TEXTE PRÉSENTÉ >>
● ● ● ● ● ● ●

La vidéo a été postée sur le profil Facebook d’un utilisateur guinéen, qui la présente comme ayant été tournée dans un avion reliant, le 28 décembre, l’aéroport de Paris-Charles-de-Gaulle et la capitale guinéenne. On y voit d’abord l’homme assis sur un siège d’une rangée centrale, tenu et encerclé par deux officiers de la police aux frontières qui tentent de le calmer. Mais l’homme se débat avec de plus en plus de virulence. Plusieurs passagers, dont certains filment la scène avec leur téléphone, prennent son parti : « Doucement les gars ! », « C’est un être humain ! » entend-on. À 1’12, un membre du personnel de l’avion fait un geste de la main en direction des officiers et dit en anglais « Nous ne voulons pas qu’il vole avec nous […] Il ne peut pas venir dans ce vol ». Sur quoi, le jeune homme se relève, joue des coudes avec les officiers, avant que l’un d’eux ne le prenne à partie : « Maintenant t’as gagné, tu descends, tu te calmes, t’arrêtes tes conneries », lui dit-il, avant que l’homme ne soit effectivement conduit hors de l’avion.

Pour Julie Hollard, avocate spécialiste du droit des étrangers, le comportement de l’homme en situation de reconduite à la frontière est très probablement motivé :

Si le passager se débat et refuse d’embarquer, qu’il y a une tension avec les officiers qui l’accompagnent, les passagers de l’avion prennent très souvent fait et cause pour lui, comme c’est le cas ici. Le pilote ou un steward peuvent alors refuser de décoller, estimant que les passagers ne voleront pas dans des conditions sereines. C’est une pratique qui ne découle d’aucune disposition légale, mais elle est courante. Du coup, les officiers sont contraints de faire descendre la personne, qui est reconduite en centre de rétention administrative, ce qui amène à réexaminer sa situation devant le juge.

Une source policière, contactée par France 24, précise : « Si la personne ne se laisse pas faire, met des coups aux policiers, casse du matériel dans l’avion, le personnel n’acceptera pas de l’embarquer. Rien n’oblige la police à obtempérer, mais on ne peut envisager de passer tout le vol à se bagarrer devant les passagers ».

De cinq à 45 jours de rétention administrative

En France, les sans-papiers peuvent être arrêtés dans trois cas de figure : pour flagrant délit, contrôle d’identité après soupçon de délit, ou à la suite d’une réquisition du parquet pour effectuer des contrôles d’identité dans une zone géographique déterminée.

● ● ● ● ● ● ●

OBJECTIF VISÉ >>
Recopiez fidèlement le passage sur la reconduite à la frontière, depuis « Si le passager » jusqu'à « devant le juge. » inclus.

DONNÉES FOURNIES >>
● ● ● ● ● ● ●

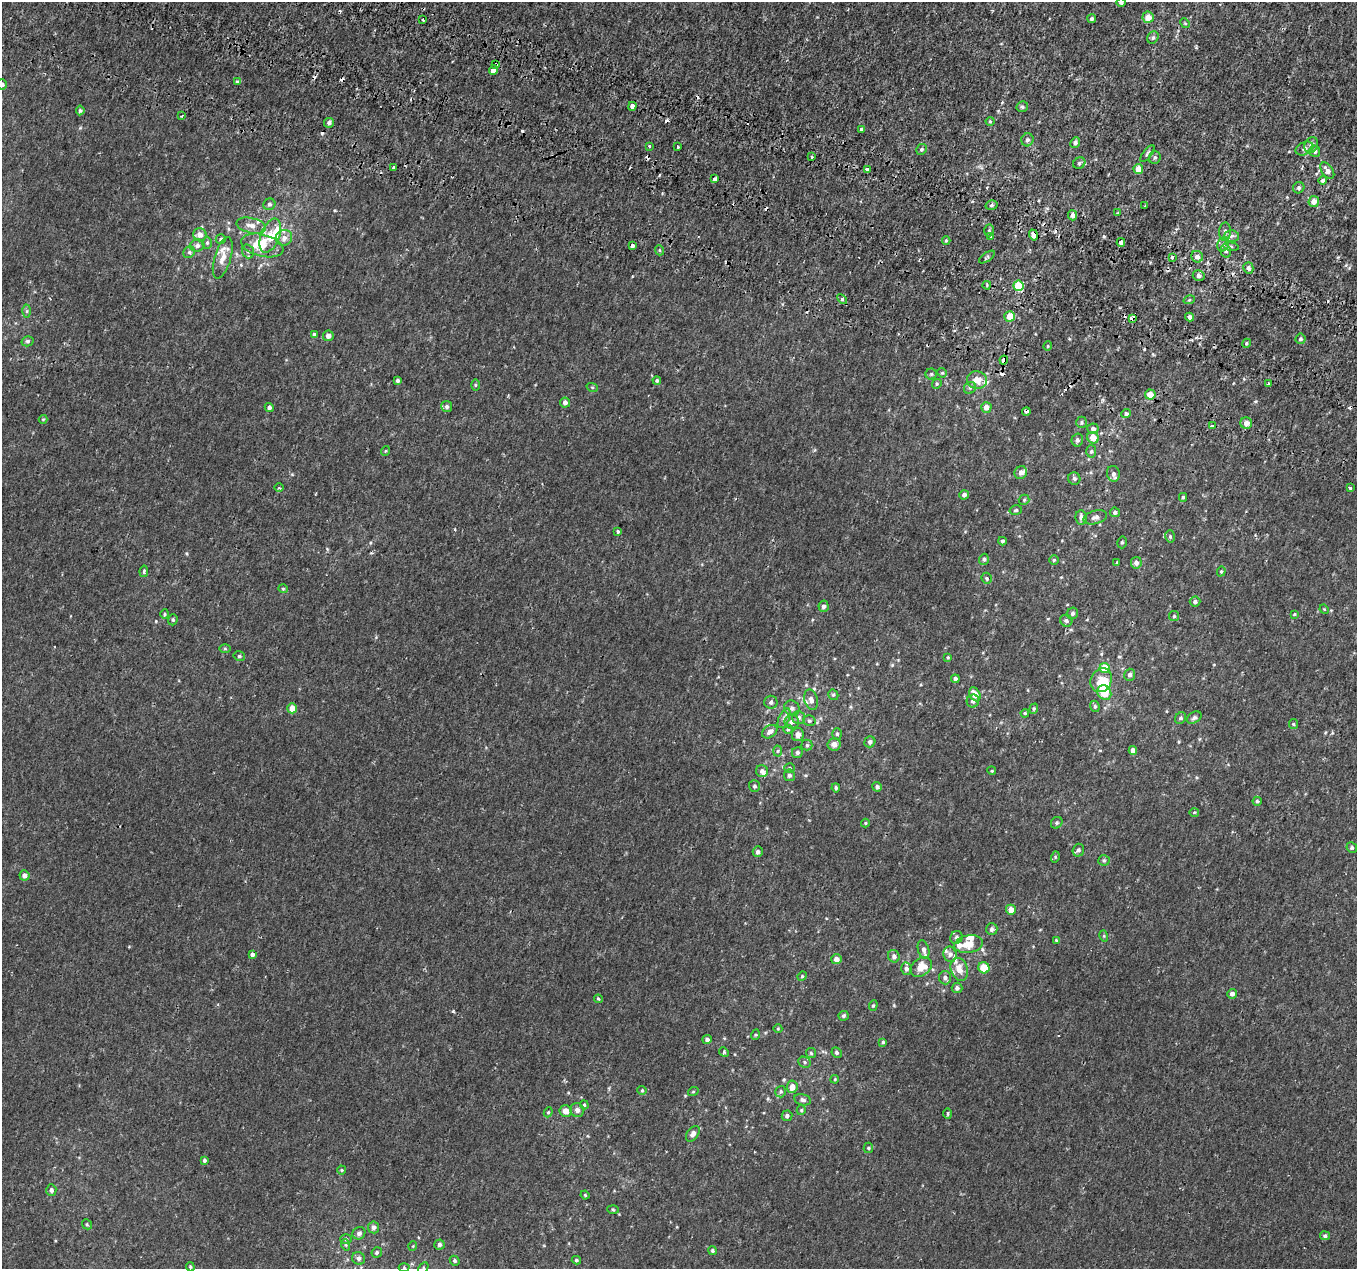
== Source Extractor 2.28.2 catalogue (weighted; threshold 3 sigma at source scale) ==
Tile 11 of 4 x 4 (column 3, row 3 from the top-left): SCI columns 2769-4123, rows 1572-2838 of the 5544 x 5737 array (HDU 1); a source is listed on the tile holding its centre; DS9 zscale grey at full resolution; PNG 1359 x 1271 px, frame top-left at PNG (2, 2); each listed source drawn as its Kron ellipse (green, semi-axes under 4 px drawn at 4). Shown black and unused: <1% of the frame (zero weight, under 2 of 3 exposures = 5% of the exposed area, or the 3 px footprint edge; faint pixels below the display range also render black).
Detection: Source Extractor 2.28.2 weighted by HDU 2 'WHT'; one run over the whole footprint, this tile lists its part. Background 5.62e-04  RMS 0.0017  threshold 0.00757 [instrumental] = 3 sigma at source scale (4.5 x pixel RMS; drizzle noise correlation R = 1.50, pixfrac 1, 0.0396/0.0396 arcsec/px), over >= 5 px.
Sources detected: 299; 1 inside a brighter object's white glare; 18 cosmic-ray / hot-pixel residue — neither listed nor drawn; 18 inside a brighter listed object's ellipse — not listed separately; the other 262 listed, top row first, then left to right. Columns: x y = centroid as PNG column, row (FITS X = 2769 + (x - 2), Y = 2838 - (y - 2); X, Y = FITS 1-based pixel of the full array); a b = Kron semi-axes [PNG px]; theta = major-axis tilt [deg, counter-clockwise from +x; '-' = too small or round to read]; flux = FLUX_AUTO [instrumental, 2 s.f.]
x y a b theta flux
1121 2 4 4 - 0.42
1148 17 5 5 - 1.7
1092 19 4 4 - 0.32
423 20 2 2 - 0.17
1185 23 5 4 - 0.18
1153 37 6 5 - 0.33
496 64 3 3 - 1.1
493 70 5 4 - 4.2
237 82 3 3 - 0.36
2 84 5 5 - 0.38
632 106 4 3 - 5.5
1022 107 6 5 - 0.31
80 110 5 4 - 0.31
181 116 3 2 - 0.16
990 121 4 4 - 0.18
329 123 5 4 - 0.45
861 130 4 3 - 0.55
1027 140 6 6 - 0.41
1075 143 6 4 64 0.51
1311 145 8 6 60 0.71
649 146 4 3 - 0.26
678 147 3 2 - 0.2
1304 148 9 6 25 0.54
922 149 5 5 - 0.33
1315 151 5 5 - 0.45
1147 153 10 3 52 0.27
812 157 3 3 - 0.27
1155 157 6 6 - 0.35
1079 163 6 5 - 0.31
393 168 4 3 - 0.49
867 169 4 3 - 1.1
1138 169 5 5 - 1.6
1327 171 9 5 -54 0.98
715 179 4 3 - 1.5
1323 180 4 4 - 0.38
1299 188 6 5 - 0.36
1314 201 5 5 - 1.2
269 204 6 5 - 0.36
992 205 6 4 16 0.35
1145 206 2 2 - 0.12
1118 213 4 3 - 0.13
1072 215 5 4 - 0.74
251 226 15 7 -12 1.2
989 230 6 5 - 0.24
1225 232 9 6 88 0.49
200 235 6 6 - 1
1033 235 5 4 - 1.1
270 236 18 9 69 2.3
1231 236 7 6 - 0.46
991 237 4 3 - 0.13
284 238 8 8 - 0.92
221 239 5 4 - 0.28
946 241 4 4 - 0.17
1121 242 4 3 - 2.1
207 243 6 5 - 0.3
1223 244 7 5 69 0.49
197 245 7 6 - 0.53
262 245 21 11 -14 3.9
632 246 3 3 - 2.8
1231 246 8 4 -9 0.31
659 250 5 3 - 0.19
248 251 7 5 -71 0.39
1226 251 6 5 - 0.35
189 252 6 5 - 0.34
987 257 9 3 35 0.21
1172 257 4 3 - 0.49
1197 257 6 5 - 0.8
223 258 21 8 73 1.6
1248 268 6 5 - 0.48
1199 276 6 5 - 0.52
987 285 4 3 - 0.17
1018 286 5 5 - 5.1
842 299 6 4 -46 0.23
1189 300 6 3 18 0.18
27 311 6 4 90 0.27
1009 316 5 5 - 2
1189 317 4 3 - 0.86
1132 319 4 3 - 2.5
314 334 4 4 - 0.24
328 336 5 5 - 0.87
1300 339 5 5 - 0.3
28 341 6 5 - 0.32
1246 343 5 4 - 0.25
1048 346 4 4 - 0.16
1004 360 4 4 - 1.2
942 373 5 4 - 0.2
931 374 5 5 - 0.25
657 380 4 4 - 0.27
977 380 10 8 -12 1.6
397 381 4 3 - 0.39
937 384 5 4 - 0.19
1269 384 4 2 - 0.24
475 385 5 3 - 0.18
592 387 6 3 -18 0.16
970 388 6 5 - 0.33
1150 394 5 5 - 2
565 403 5 5 - 0.62
447 406 5 5 - 0.4
269 407 4 4 - 0.41
986 407 5 5 - 1
1026 411 4 3 - 0.62
1126 414 4 4 - 0.4
43 419 4 4 - 0.15
1082 422 6 5 - 0.3
1246 423 6 5 - 1
1212 426 4 4 - 0.77
1093 429 6 5 - 0.51
1093 438 6 5 - 1.7
1077 440 6 5 - 0.48
385 451 5 3 - 0.13
1091 451 6 5 - 0.27
1021 473 7 6 - 0.73
1113 474 8 6 -75 0.56
1074 479 6 6 - 0.4
279 488 5 3 - 0.17
1350 488 3 3 - 0.22
964 495 5 4 - 0.53
1183 497 4 3 - 0.23
1024 500 5 5 - 0.24
1016 510 6 4 14 0.25
1115 512 5 5 - 0.41
1095 517 12 6 14 0.7
1081 518 7 5 -85 0.72
618 532 4 3 - 0.34
1170 536 6 5 - 0.28
1002 541 4 4 - 0.3
1122 542 6 4 75 0.25
984 559 5 5 - 0.32
1054 560 5 4 - 0.23
1117 563 4 2 - 0.12
1136 563 6 5 - 0.68
144 571 6 4 80 0.26
1221 571 5 4 - 0.2
987 578 6 5 - 0.26
283 589 4 4 - 0.19
1195 601 5 5 - 0.37
824 606 5 5 - 0.52
1324 609 5 4 - 0.15
1072 613 6 5 - 0.41
165 614 4 4 - 0.19
1294 614 4 3 - 0.15
1174 616 5 5 - 0.22
173 620 6 4 70 0.24
1066 621 6 5 - 0.39
225 649 5 3 - 0.17
239 656 6 4 -13 0.27
948 657 4 3 - 0.15
1105 668 5 5 - 3.6
1130 675 6 5 - 0.47
955 679 4 4 - 0.42
1101 680 12 10 64 2.8
1104 693 8 6 -51 4.1
975 694 7 5 -62 1.3
833 695 5 5 - 0.26
811 700 10 6 -73 0.66
973 701 6 6 - 0.5
771 702 6 6 - 0.45
1095 706 6 4 -69 0.26
292 708 5 5 - 1.7
792 708 8 7 - 0.66
1034 709 5 4 - 0.19
1025 713 4 3 - 0.18
784 718 10 5 66 0.53
799 718 6 6 - 0.52
1181 718 6 5 - 0.33
1194 718 8 5 31 0.39
809 721 6 5 - 0.31
792 722 7 7 - 0.75
1293 724 5 4 - 0.18
788 729 4 4 - 0.19
770 732 8 6 35 0.79
837 734 6 5 - 0.29
798 735 7 6 - 0.89
870 742 6 5 - 0.44
834 744 6 6 - 0.95
807 745 5 5 - 0.3
1133 750 4 4 - 0.99
777 751 5 3 - 0.21
797 752 6 5 - 0.4
790 768 5 4 - 0.21
762 771 6 6 - 0.57
992 771 4 3 - 0.15
789 775 5 5 - 0.47
754 786 6 5 - 0.33
877 787 5 4 - 0.39
836 788 4 3 - 0.25
1257 801 4 4 - 0.27
1194 812 5 3 - 0.17
865 823 4 4 - 0.16
1057 823 6 5 - 0.29
1352 848 5 5 - 0.33
1078 850 6 5 - 0.41
758 852 5 5 - 0.44
1055 857 5 3 - 0.18
1104 860 5 5 - 0.26
24 875 5 5 - 0.76
1011 910 5 5 - 1.4
992 929 6 6 - 0.42
1104 936 6 3 -73 0.17
956 937 6 6 - 0.44
1056 940 3 3 - 0.14
969 944 14 8 10 2.2
923 950 9 5 -75 0.55
950 954 8 6 -72 0.57
252 955 4 3 - 0.78
894 956 6 5 - 0.51
836 959 5 5 - 1
921 967 12 8 36 2.2
984 968 6 5 - 2.9
906 969 6 5 - 0.47
959 969 12 8 -71 1.8
802 976 5 4 - 0.2
945 978 7 6 - 0.49
957 988 5 5 - 0.46
1232 994 5 5 - 0.67
598 999 4 3 - 0.26
873 1005 5 4 - 0.2
843 1016 5 5 - 0.31
778 1029 4 4 - 0.15
755 1035 5 3 - 0.17
707 1039 5 4 - 0.4
883 1042 4 4 - 0.2
724 1052 5 4 - 0.23
811 1053 5 5 - 0.22
837 1053 5 4 - 0.32
805 1062 6 5 - 0.3
835 1079 4 3 - 0.14
792 1087 6 5 - 1.2
642 1090 4 4 - 0.18
693 1092 5 3 - 0.14
781 1092 6 5 - 0.25
803 1100 8 5 -14 0.5
584 1105 4 3 - 0.19
577 1110 7 6 - 0.66
801 1110 5 4 - 0.21
566 1111 6 6 - 1.3
548 1112 5 4 - 0.21
948 1114 5 3 - 0.18
787 1116 5 5 - 0.44
693 1134 9 5 55 0.64
868 1148 5 5 - 0.22
204 1160 4 4 - 0.3
342 1170 4 4 - 0.17
51 1190 5 5 - 0.46
585 1195 4 3 - 0.15
613 1210 6 4 -3 0.17
87 1224 5 4 - 0.22
373 1227 6 5 - 0.49
359 1233 7 6 - 0.46
1325 1236 5 4 - 0.32
346 1239 5 5 - 0.29
439 1244 5 5 - 0.41
346 1245 6 3 -72 0.22
413 1246 4 3 - 0.11
712 1251 4 4 - 0.25
377 1252 5 5 - 0.27
359 1258 7 6 - 0.4
576 1260 4 3 - 0.25
455 1261 5 4 - 0.26
190 1267 4 3 - 0.19
404 1268 5 3 - 0.17
423 1268 6 4 61 0.27
Overlapping masked pixels (flux is a lower limit): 7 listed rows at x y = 496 64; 493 70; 1033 235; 1009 316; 1132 319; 1004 360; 1026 411
Isophote crosses this tile's border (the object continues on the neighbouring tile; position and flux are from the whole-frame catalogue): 3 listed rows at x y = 1121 2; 2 84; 423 1268
Unlisted compact peaks at least as high as the median listed source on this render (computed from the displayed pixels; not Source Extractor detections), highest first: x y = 453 1011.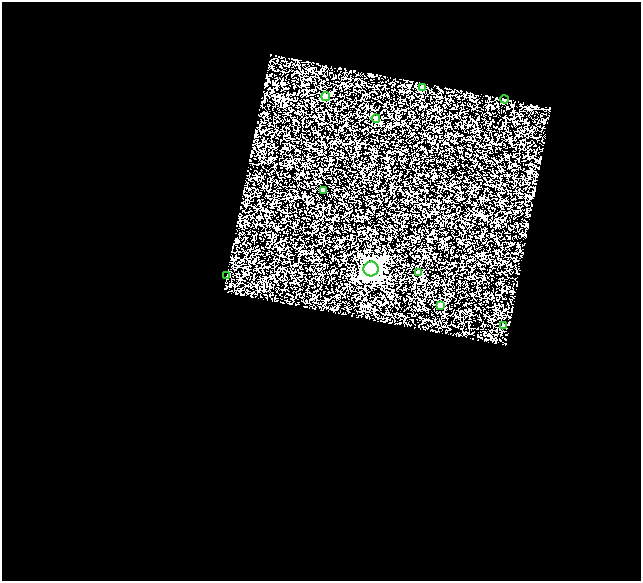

● ● ● ● ● ● ●

RÉSULTAT ATTENDU >>
Si le passager se débat et refuse d’embarquer, qu’il y a une tension avec les officiers qui l’accompagnent, les passagers de l’avion prennent très souvent fait et cause pour lui, comme c’est le cas ici. Le pilote ou un steward peuvent alors refuser de décoller, estimant que les passagers ne voleront pas dans des conditions sereines. C’est une pratique qui ne découle d’aucune disposition légale, mais elle est courante. Du coup, les officiers sont contraints de faire descendre la personne, qui est reconduite en centre de rétention administrative, ce qui amène à réexaminer sa situation devant le juge.